One of my favorite things to make is a good slow cooker soup recipe. They are easy, they have a delicious slow simmered flavor and they almost always equal less clean up, and I’m all about less clean up. This soup is probably one of the easiest you’ll ever make and you wouldn’t believe how amazing it tastes (especially considering it’s ease of prep).
You may be thinking that the three carrots seems odd but it gives this soup some body, a light natural sweetness and it offers such a vibrant color to this soup so you don’t end up with something pale pink in the end. Other than that this soup is mostly tomato, which I believe the way a true tomato soup is meant to be. I’ve always been grossed out by the canned tomato soup, doesn’t it just seem to have an off flavor and too much sweetness? When I was little I disliked it so much that instead I’d just heat tomato sauce with a little water and eat that with my grilled cheese instead. Yes, that really was lacking in flavor but when you are a kid I guess that’s what you like. This however is full of flavor, the onions, garlic and basil offer just enough without taking away from the vibrant tomato flavor.
Me and my kids loved this soup (then there was my husband that hates tomatoes so he just picked out the tortellini, I was totally offended – just kidding). I was so glad I had enough left over for lunch the next day, it was a bowl of pure comfort for a cool day. I love that it’s actually very hearty and filling too.

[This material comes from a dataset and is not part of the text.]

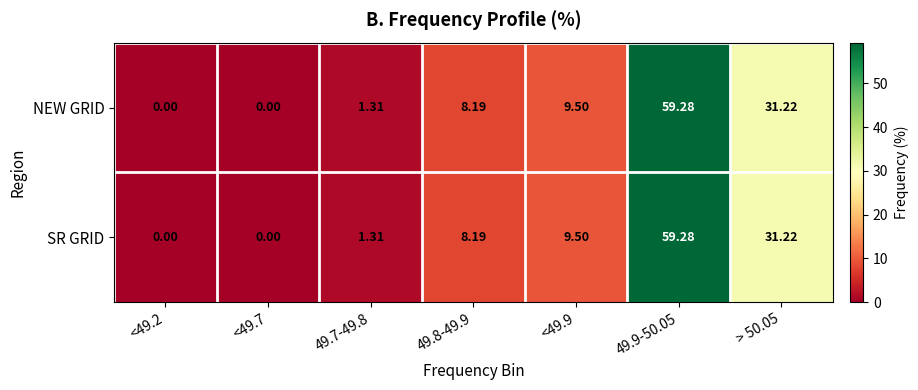

Which label corresponds to the largest value in the chart?

49.9-50.05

This one I’m going to make time and time…and time again.
This makes a slow cooker full so if you are only serving a few I’d recommend making 2/3 the recipe (using 2 cans of the tomatoes, etc). You can also reduce it to that if you have a 5 quart slow cooker because a full batch probably wouldn’t fit in that size.
- 1 3/4 cup diced carrots (3 medium)
- 1 3/4 cup diced yellow onion (1 large)
- 2 Tbsp olive oil
- 5 cloves garlic, minced
- 3 (28 oz) cans whole Roma tomatoes
- 1 (32 oz) carton vegetable broth
- 1/3 cup chopped fresh basil, plus more for garnish
- 2 bay leaves
- 1 Tbsp granulated sugar
- Salt and freshly ground black pepper, to taste
- 16 oz refrigerated three cheese tortellini
- 3/4 cup heavy cream
- Parmesan, shredded, for serving
- Heat olive oil in a large skillet over medium-high heat. Add carrots and onion and saute 3 - 4 minutes, add garlic and saute 1 minute longer. Pour mixture into a 6 or 7 quart slow cooker along with tomatoes, vegetable broth, basil, bay leaves, sugar. Stir and season with salt and pepper to taste. Cover slow cooker and cook on LOW 6 - 7 hours or HIGH 3 - 3 1/2 hours.
- Remove bay leaves then puree mixture well with an emulsion blender (or carefully in small batches in a blender. If your slow cooker doesn't keep all the moisture in well while cooking, you may need to add in 1/2 cup water or so at this point so the soup isn't too thick). Stir in tortellini, cover and cook on HIGH heat 15 minutes longer (or until heated through). Reduce heat to warm, stir in heavy cream. Serve topped with parmesan cheese and fresh basil.